● TEXTE RETENU
25 juin 2025
Temps de lecture : 5 minutes
Une vaste étude mondiale révèle des divergences d’émotions concernant le climat et examine leurs conséquences
Les populations du nord de l’Europe sont les moins optimistes. En Grèce, en Espagne et en Italie, les gens sont tristes et en colère. Et les personnes vivant dans les pays du Sud et aux États-Unis sont les plus optimistes.
Par Sarah DeWeerdt

Selon une nouvelle étude, l’espoir et l’inquiétude sont les émotions les plus souvent associées à l’appui d’approches controversées pour lutter contre les émissions de gaz à effet de serre. Ces conclusions viennent s’ajouter à un nombre croissant d’études sur les émotions liées au climat et leur relation avec les perceptions et les comportements vis-à-vis des changements climatiques et des politiques visant à réduire les émissions de gaz à effet de serre.
Cette nouvelle étude est l’une des premières à explorer les émotions liées aux interventions climatiques, des approches qui ne visent pas à réduire directement les émissions, mais à en inverser les conséquences, soit en éliminant le dioxyde de carbone de l’atmosphère, soit en réfléchissant les rayons du soleil loin de la Terre.
Certaines de ces technologies sont encore incertaines, présentent des risques et sont parfois décrites comme offrant de « faux espoirs » qui détournent l’attention des efforts de réduction des émissions et de la préparation de la société et des infrastructures humaines aux conséquences des changements climatiques. Mais la multiplication des catastrophes climatiques et la lenteur des progrès dans la réduction des émissions attirent davantage l’attention sur les interventions climatiques.

● LIGNES FOURNIES
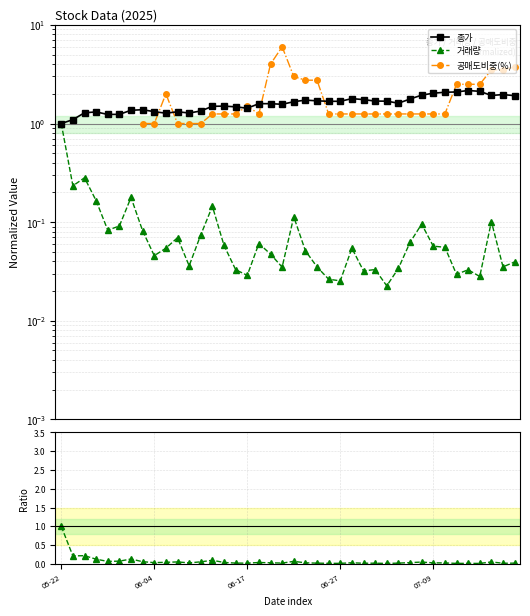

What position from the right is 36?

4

---

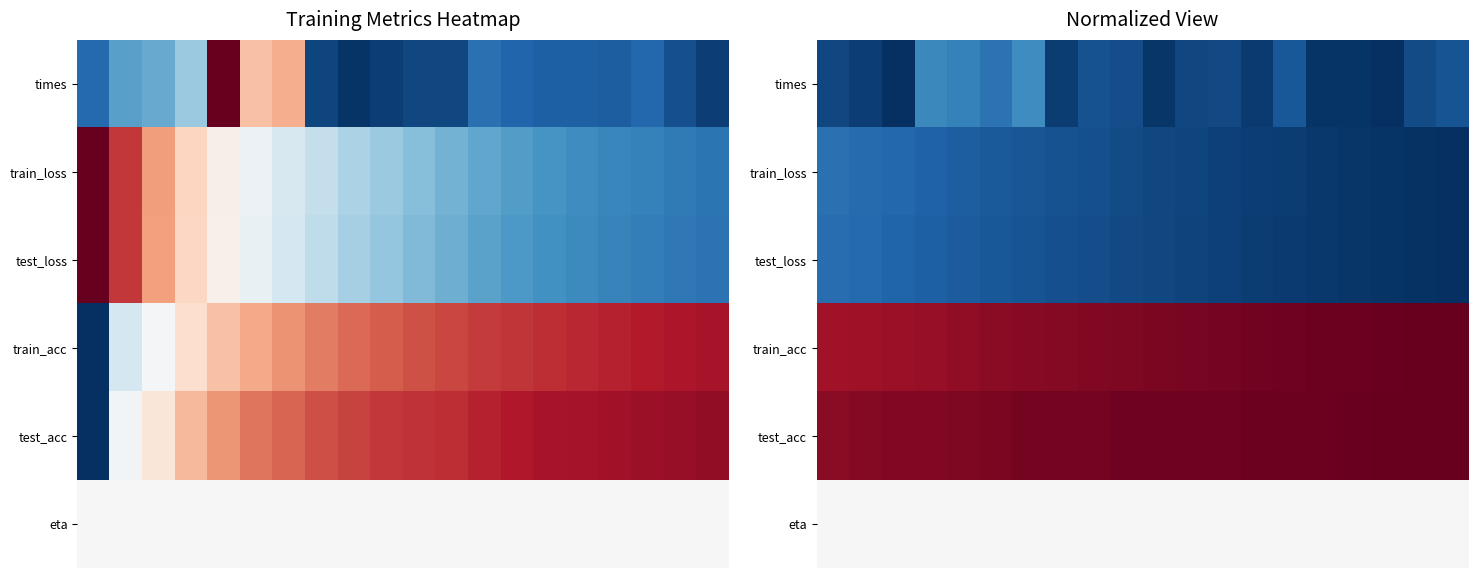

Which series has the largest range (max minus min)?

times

● EXERCICES
(1) D'après le texte sur les émotions liées au climat, pourquoi certaines technologies d'intervention climatique sont-elles décrites comme offrant de « faux espoirs » ? Répondez en une à trois phrases.
(2) Poursuivez le texte sur les émotions liées au climat à partir de sa dernière phrase.
Aucune consigne ne fait appel aux lignes fournies.

● RÉSULTATS PAR CONSIGNE
(1) Elles sont décrites ainsi parce qu'elles détourneraient l'attention des efforts de réduction des émissions. Elles détourneraient aussi l'attention de la préparation de la société et des infrastructures humaines aux conséquences des changements climatiques.

(2)
Dans le cadre de la nouvelle étude, l’équipe de recherche a mené un sondage en ligne auprès de plus de 30 000 personnes dans 30 pays du monde entier. Le sondage portait sur cinq émotions liées au changement climatique : la peur, l’espoir, la colère, la tristesse et l’inquiétude. C’est la première fois que ces émotions sont étudiées en lien avec le climat à une échelle géographique aussi large.
Les personnes interrogées ont également été invitées à donner leur avis sur les risques et les avantages de dix interventions climatiques différentes et à indiquer dans quelle mesure elles soutenaient ces technologies. Celles-ci comprennent des stratégies fondées sur les écosystèmes visant à éliminer le carbone de l’atmosphère, telles que la plantation de forêts et l’adoption de technologies agricoles permettant de stocker davantage de carbone dans les sols; des stratégies misant sur la haute technologie pour éliminer le carbone atmosphérique, telles que la capture directe du dioxyde de carbone dans l’air; et des technologies visant à réduire le réchauffement causé par le soleil, telles que la pulvérisation de particules dans la haute atmosphère ou l’utilisation d’un miroir géant pour réfléchir la lumière du soleil vers l’espace.
Après avoir pris en compte les croyances générales des personnes interrogées concernant la science et la technologie comme solution aux problèmes, l’aversion à l’égard de toute intervention sur la nature, l’identité environnementale et les croyances relatives aux changements climatiques, l’équipe de recherche a constaté que l’inquiétude était l’émotion liée au climat la plus souvent rapportée dans tous les pays.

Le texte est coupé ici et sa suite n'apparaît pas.